English musician and benefactor (c. 1563 – 1627)

William Heather, or Heyther, (c. 1563 – 1627) was a musician and the founder of the position of the Heather Professor of Music at the University of Oxford.

==Life and career==
William Heather was born in Harmondsworth and sang in the choir of Westminster Abbey as a lay clerk (i.e. he was not ordained) between 1586 and 1615, when he joined the choir of the Chapel Royal. In these roles he was present at the funerals of Elizabeth I of England (1603), James I (1625) and James's wife Anne of Denmark (1619), and at the coronation of Charles I (1626). He married Margery Fryer at the adjoining church of St Margaret's, Westminster, in 1589. The composer Thomas Tomkins dedicated a madrigal, "Music Divine" (1622), to him. Heather died in late July 1627 at Westminster Abbey (in the Almonry) and was buried in the abbey on 1 August 1627. His will (dated 21 July 1627) left instructions for 64 mourning gowns to be given to poor men, which has been taken to indicate his age.

==Oxford==
Through his role at the abbey, Heather came to know William Camden, the historian and headmaster of Westminster School, whom he looked after during two periods of illness in 1601 and 1609. Upon establishing the position of Camden Professor of Ancient History at the University of Oxford in 1622, Camden gave the manor of Bexley, Kent, to the university on condition that the profits of the manor should be paid to Heather and his heirs for 99 years; in turn, they were to pay £140 from the £400 in profits to the Camden Professor.

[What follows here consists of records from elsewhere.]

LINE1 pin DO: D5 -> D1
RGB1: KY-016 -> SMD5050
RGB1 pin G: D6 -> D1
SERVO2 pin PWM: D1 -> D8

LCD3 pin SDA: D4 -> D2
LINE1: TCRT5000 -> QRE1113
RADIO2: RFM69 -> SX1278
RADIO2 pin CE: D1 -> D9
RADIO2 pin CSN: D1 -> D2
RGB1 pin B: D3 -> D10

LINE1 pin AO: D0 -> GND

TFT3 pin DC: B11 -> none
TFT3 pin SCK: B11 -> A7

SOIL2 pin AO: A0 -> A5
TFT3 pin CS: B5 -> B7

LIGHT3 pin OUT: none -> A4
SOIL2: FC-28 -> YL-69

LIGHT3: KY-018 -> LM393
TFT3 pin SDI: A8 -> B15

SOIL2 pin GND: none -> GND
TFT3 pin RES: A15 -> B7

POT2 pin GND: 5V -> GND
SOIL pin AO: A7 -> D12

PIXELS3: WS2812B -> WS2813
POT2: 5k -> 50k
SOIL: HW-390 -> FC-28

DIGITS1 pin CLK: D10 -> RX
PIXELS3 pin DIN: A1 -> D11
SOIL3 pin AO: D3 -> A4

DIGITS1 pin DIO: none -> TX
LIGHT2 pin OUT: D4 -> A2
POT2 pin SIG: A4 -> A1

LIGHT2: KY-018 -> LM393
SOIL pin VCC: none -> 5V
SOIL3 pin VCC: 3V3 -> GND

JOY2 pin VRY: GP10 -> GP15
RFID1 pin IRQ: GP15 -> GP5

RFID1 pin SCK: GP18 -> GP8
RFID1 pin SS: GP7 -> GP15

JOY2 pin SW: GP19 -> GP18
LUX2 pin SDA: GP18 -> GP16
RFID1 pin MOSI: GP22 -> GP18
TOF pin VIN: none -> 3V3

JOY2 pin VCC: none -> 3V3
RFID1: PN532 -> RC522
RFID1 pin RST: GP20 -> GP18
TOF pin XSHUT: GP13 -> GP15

It was Heather who presented Camden's deed to the university, and in return he was awarded the degrees of BMus and DMus.

In 1626, Heather put forward the idea of promoting a weekly music practice at Oxford through donating instruments and music books. The university approved a weekly practice on a Thursday afternoon (except during Lent), under the supervision of a "Master of the Musicke" who would also care for the books and instruments. Heather's donation included a set of partbooks containing music by 16th-century English composers, now known as the "Forrest-Heather partbooks". The scheme also required the professor to provide theoretical and practical training in music. Heather chose Richard Nicholson of Magdalen College as the first professor. In 1627, Heather arranged to give an annual sum of £16, 6 shillings and 8 pence to the university, from which a lecturer on music theory would draw £3 (although in the end only one person held this position, and the money was later reallocated elsewhere) and the balance would go to the professor of music. A commemorative stone was placed in Westminster Abbey in 1926 to mark the 300th anniversary of the foundation by Heather of the chair; it was placed near the monument to Camden.